[Opening TEXT BLOCK section]

But this is a bit of a chicken and egg problem, isn't it? You could just as easily argue that the wages are so low because tipping is pretty much a given.


It's actually enshrined into law - restaurants are allowed to pay less than minimum wage because of tipping.

It's a perversion of the whole norm, since it effectively turns tipping into a subsidy to the restaurant owner.

https://en.wikipedia.org/wiki/Tipped_wage_in_the_United_Stat...


As your link says, they are not allowed to pay less than minimum wage. They are allowed to set hourly wages for tipped employees lower than minimum wage, but they have to ensure that the total compensation of the employee averages out to minimum wage.


Realistically, if the restaurant owner has to contribute anything beyond their hourly rate to the paycheck of the server, that server will be fired (or the business is so slow that it will go under soon).


Not necessarily. I briefly worked at a 24x7 roadside place where tipped employees would occasionally fall under minimum wage due to slow periods or customers who would either stiff the waitress or tip out $0.35 on an egg, toast, coffee which cost $2.65.

[Closing TEXT BLOCK section]

WRITTEN TASK 1: Transcribe the tipping discussion starting with "But this is" and going on through "much a given.".
WRITTEN TASK 2: In the listing, change "Sold out" to "In stock" in the lines starting with the line with "events in previous years." and going on through the line with "Woot's Clearance Corner covers a wide mix", and leave everything else unchanged. Give only those lines.
The tipping discussion and the listing that follows come from unrelated sources.

[Opening PROVIDED MATERIAL section]

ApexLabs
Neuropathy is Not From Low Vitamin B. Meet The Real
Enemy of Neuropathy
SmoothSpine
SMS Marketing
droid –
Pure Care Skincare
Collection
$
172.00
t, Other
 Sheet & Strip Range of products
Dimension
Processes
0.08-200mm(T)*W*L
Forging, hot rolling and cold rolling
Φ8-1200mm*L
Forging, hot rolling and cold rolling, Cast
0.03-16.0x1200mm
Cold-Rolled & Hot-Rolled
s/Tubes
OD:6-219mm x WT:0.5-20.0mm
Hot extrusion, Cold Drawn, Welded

[Closing PROVIDED MATERIAL section]
[Opening PROVIDED MATERIAL section]

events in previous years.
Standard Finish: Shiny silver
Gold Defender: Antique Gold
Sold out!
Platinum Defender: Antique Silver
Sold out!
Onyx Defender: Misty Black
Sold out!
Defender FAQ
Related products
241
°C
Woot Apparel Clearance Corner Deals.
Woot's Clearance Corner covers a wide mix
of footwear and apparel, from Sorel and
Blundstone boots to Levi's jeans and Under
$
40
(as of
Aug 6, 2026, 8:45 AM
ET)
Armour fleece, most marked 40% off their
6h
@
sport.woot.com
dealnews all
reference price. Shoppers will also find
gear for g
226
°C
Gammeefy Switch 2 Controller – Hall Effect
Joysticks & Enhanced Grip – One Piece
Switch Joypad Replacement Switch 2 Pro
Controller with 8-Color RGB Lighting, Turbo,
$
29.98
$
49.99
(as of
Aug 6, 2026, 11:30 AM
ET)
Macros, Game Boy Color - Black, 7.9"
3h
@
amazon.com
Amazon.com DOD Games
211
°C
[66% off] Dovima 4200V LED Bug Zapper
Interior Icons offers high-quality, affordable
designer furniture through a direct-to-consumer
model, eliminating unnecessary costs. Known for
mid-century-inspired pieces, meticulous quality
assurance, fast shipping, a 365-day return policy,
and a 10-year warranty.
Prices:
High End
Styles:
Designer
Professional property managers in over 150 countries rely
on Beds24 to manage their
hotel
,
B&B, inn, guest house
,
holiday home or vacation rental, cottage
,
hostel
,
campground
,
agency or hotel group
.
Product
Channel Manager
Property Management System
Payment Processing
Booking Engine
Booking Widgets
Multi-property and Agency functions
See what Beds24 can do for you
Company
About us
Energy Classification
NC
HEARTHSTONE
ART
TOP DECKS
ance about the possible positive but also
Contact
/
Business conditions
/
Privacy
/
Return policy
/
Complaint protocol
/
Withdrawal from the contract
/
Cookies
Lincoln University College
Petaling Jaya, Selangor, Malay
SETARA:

[Closing PROVIDED MATERIAL section]

EXPECTED ANSWER 1:
But this is a bit of a chicken and egg problem, isn't it? You could just as easily argue that the wages are so low because tipping is pretty much a given.

EXPECTED ANSWER 2:
events in previous years.
Standard Finish: Shiny silver
Gold Defender: Antique Gold
In stock!
Platinum Defender: Antique Silver
In stock!
Onyx Defender: Misty Black
In stock!
Defender FAQ
Related products
241
°C
Woot Apparel Clearance Corner Deals.
Woot's Clearance Corner covers a wide mix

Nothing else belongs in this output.